Dass die Hisbollah mit dem Iran verbündet ist und im syrischen Bürgerkrieg Präsident Baschar al-Assad unterstützt, hat im Libanon immer wieder für Unruhe gesorgt. Hariri selbst steht Saudi-Arabien nahe. Das sunnitische Land ringt mit dem schiitischen Iran um die politische Vorherrschaft im Nahen Osten.

Hariri habe seine Entscheidung mit Hilfe von US-Präsident Donald Trump und dem Kronprinzen von Saudi-Arabien getroffen, um den Libanon und die Region zu destabilisieren, sagte ein Berater des geistlichen und politischen Oberhaupts des Iran, Ajatollah Ali Chamenei, im staatlichen Fernsehen. Der für die Region zuständige Minister Saudi-Arabiens, Thamer al-Sabhan, äußerte sich dagegen ähnlich wie Hariri. Verrat und Aggression müssten beendet werden.

Der Politikwissenschaftler Hilal Khashan von der Amerikanischen Universität in Beirut nannte Hariris Rücktritt eine "gefährliche Entscheidung, deren Folgen schwerer sein werden, als es der Libanon verkraften kann". "Hariri hat einen kalten Krieg gestartet, der zum Bürgerkrieg eskalieren könnte", warnte der Wissenschafter unter Verweis auf die militärische Vorrangstellung der Hisbollah im Libanon.

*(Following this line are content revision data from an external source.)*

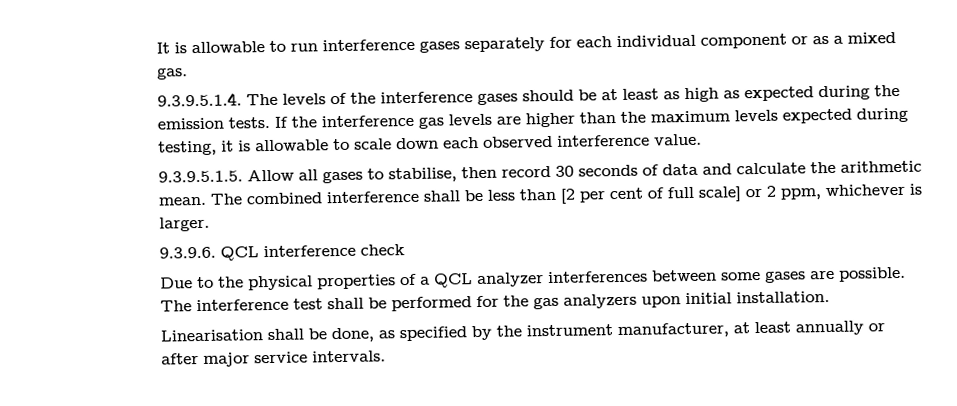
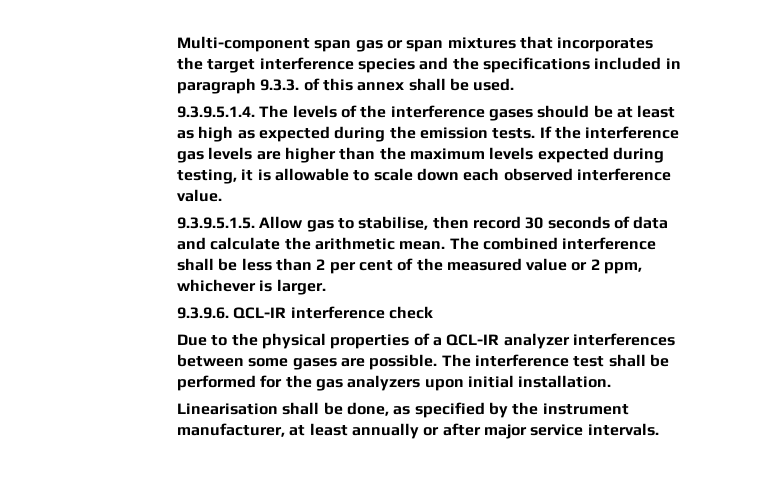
[155,32,896,54] [156,67,188,80] It is allowable to run interference gases separately for each individual component or as a mixed gas. -> [176,36,654,52] [176,57,681,73] [176,78,515,94] Multi-component span gas or span mixtures that incorporates the target interference species and the specifications included in paragraph 9.3.3. of this annex shall be used.
[297,169,363,184] all gases -> [306,220,334,232] gas
[559,188,576,204] [2 -> [316,259,326,270] 2
[666,186,742,202] full scale] -> [416,258,568,271] the measured value
[219,246,259,261] QCL -> [233,307,287,319] QCL-IR
[433,273,473,288] QCL -> [446,334,500,346] QCL-IR

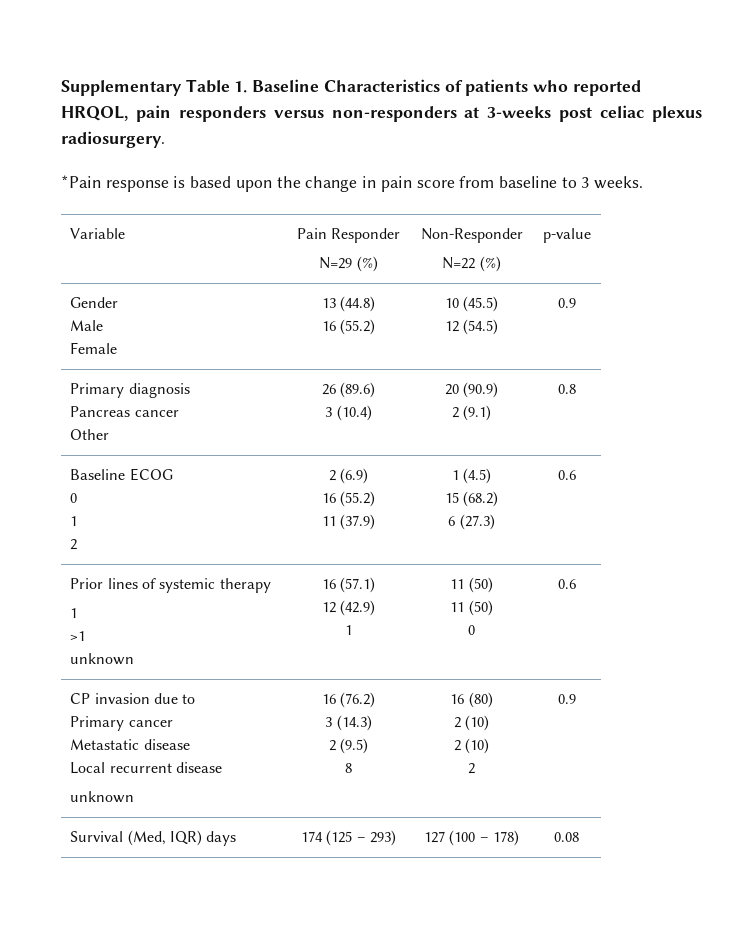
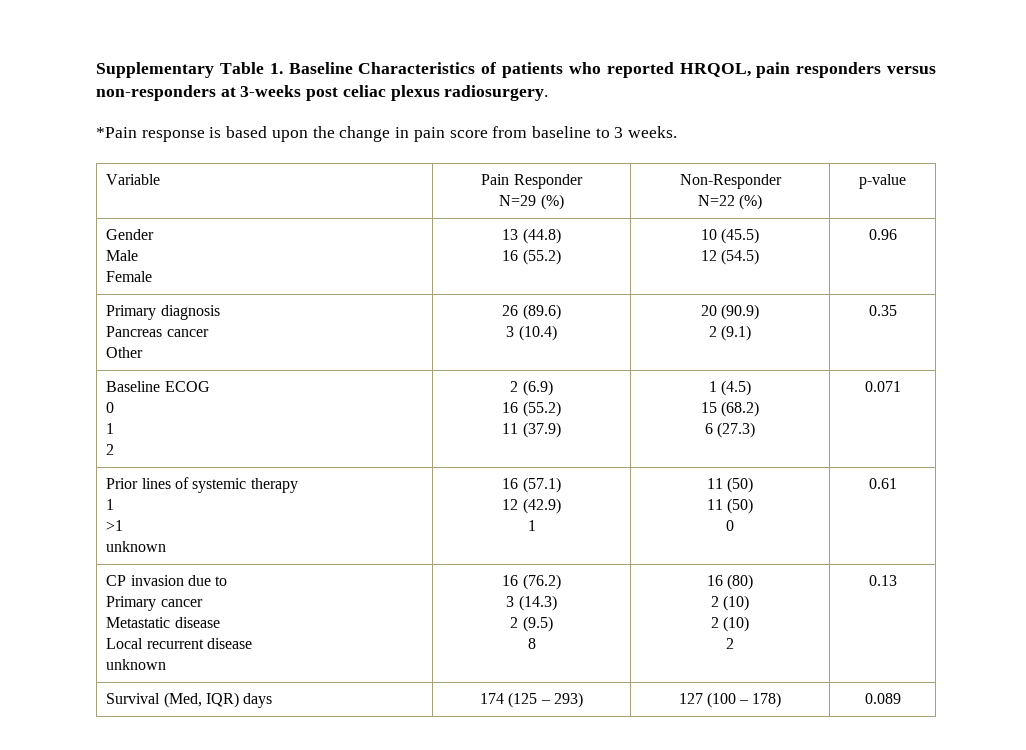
[557,298,576,308] 0.9 -> [868,229,897,240] 0.96
[557,384,576,394] 0.8 -> [868,305,897,316] 0.35
[557,470,576,480] 0.6 -> [864,381,901,392] 0.071
[557,579,576,589] 0.6 -> [868,478,897,489] 0.61
[557,694,576,704] 0.9 -> [868,575,897,586] 0.13
[554,832,579,842] 0.08 -> [864,693,901,704] 0.089

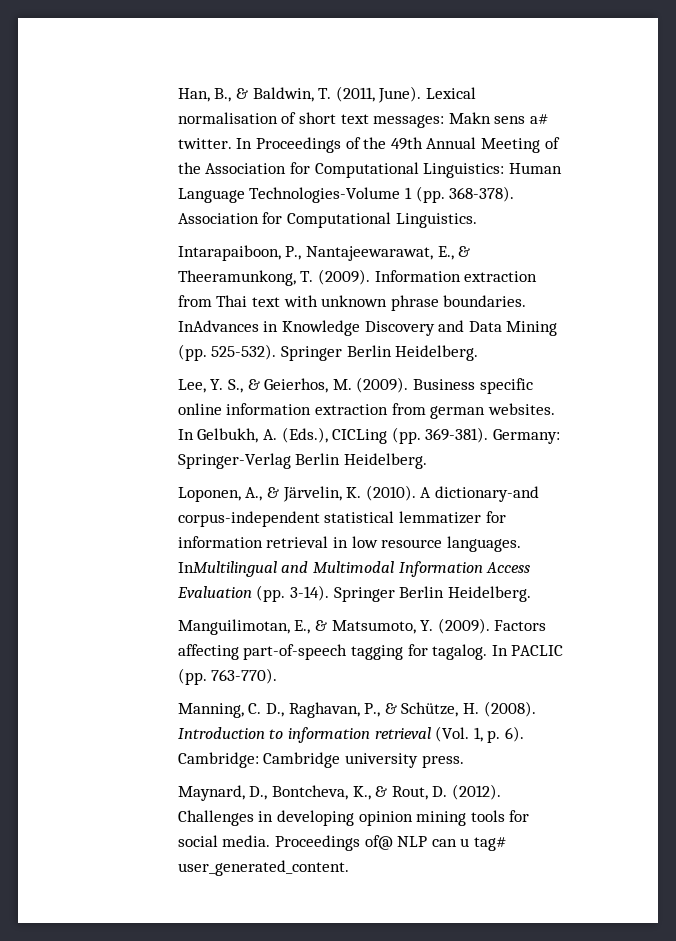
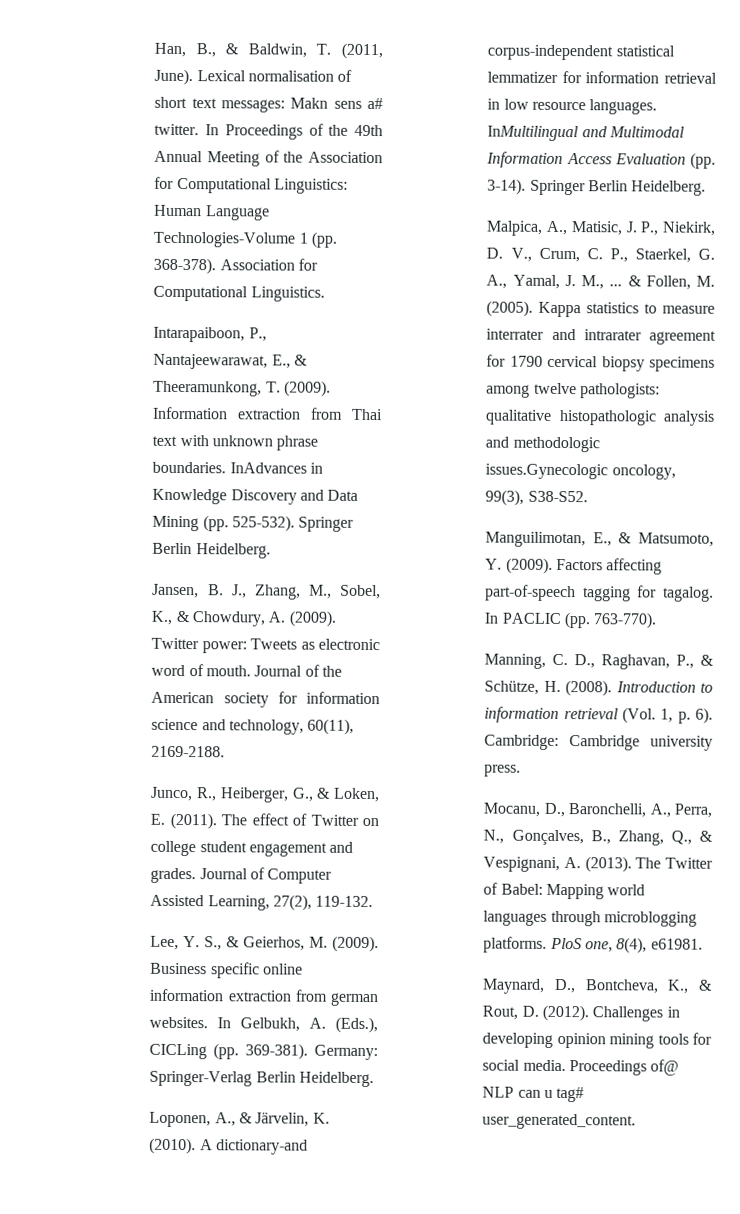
(479, 353) none -> [152,583,381,600] [151,610,336,627] [151,637,380,654] [151,664,343,677] [151,691,380,708] [151,718,355,735] [151,745,226,758] [150,786,380,803] [150,812,379,830] [150,840,354,857] [150,867,333,884] [150,894,374,911] // Jansen, B. J., Zhang, M., Sobel, K., & Chowdury, A. (2009). Twitter power: Tweets as electronic word of mouth. Journal of the American society for information science and technology, 60(11), 2169-2188. // Junco, R., Heiberger, G., & Loken, E. (2011). The effect of Twitter on college student engagement and grades. Journal of Computer Assisted Learning, 27(2), 119-132.
(531, 594) none -> [486,220,716,236] [486,247,715,263] [486,274,715,290] [486,300,715,318] [486,328,716,345] [486,354,715,372] [486,382,661,399] [485,409,715,426] [485,436,600,453] [485,463,676,480] [485,489,588,506] // Malpica, A., Matisic, J. P., Niekirk, D. V., Crum, C. P., Staerkel, G. A., Yamal, J. M., ... & Follen, M. (2005). Kappa statistics to measure interrater and intrarater agreement for 1790 cervical biopsy specimens among twelve pathologists: qualitative histopathologic analysis and methodologic issues.Gynecologic oncology, 99(3), S38-S52.
(464, 761) none -> [483,802,712,818] [483,829,713,846] [483,856,713,873] [483,882,646,900] [483,910,698,927] [483,936,703,954] // Mocanu, D., Baronchelli, A., Perra, N., Gonçalves, B., Zhang, Q., & Vespignani, A. (2013). The Twitter of Babel: Mapping world languages through microblogging platforms. PloS one, 8(4), e61981.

Die Politologin Fadia Kiwane von der Beiruter St. Josephs-Universität warnte, die Lage in der Region sei an einem "Wendepunkt - es könnte einen tödlichen Zusammenstoß zwischen Saudi-Arabien und dem Iran geben." Auch im Kurzbotschaftendienst Twitter äußerten Nutzer Angst vor einem Krieg.

Der Hisbollah wird vorgeworfen, an der Ermordung von Rafik al-Hariri beteiligt gewesen zu sein. Fünf Mitglieder sind vor einem Sondertribunal in Den Haag deshalb angeklagt. Der seit 2014 laufende Prozess findet in Abwesenheit statt. Rafik al-Hariri war 2005 bei einem Bombenanschlag ums Leben gekommen. Das Attentat hatte das Land an den Rand eines Bürgerkrieges gebracht. Es löste Massenproteste gegen Syrien aus, die dazu führten, dass der Nachbarstaat wenige Monate später sein Militär nach 29 Jahren aus Libanon abzog.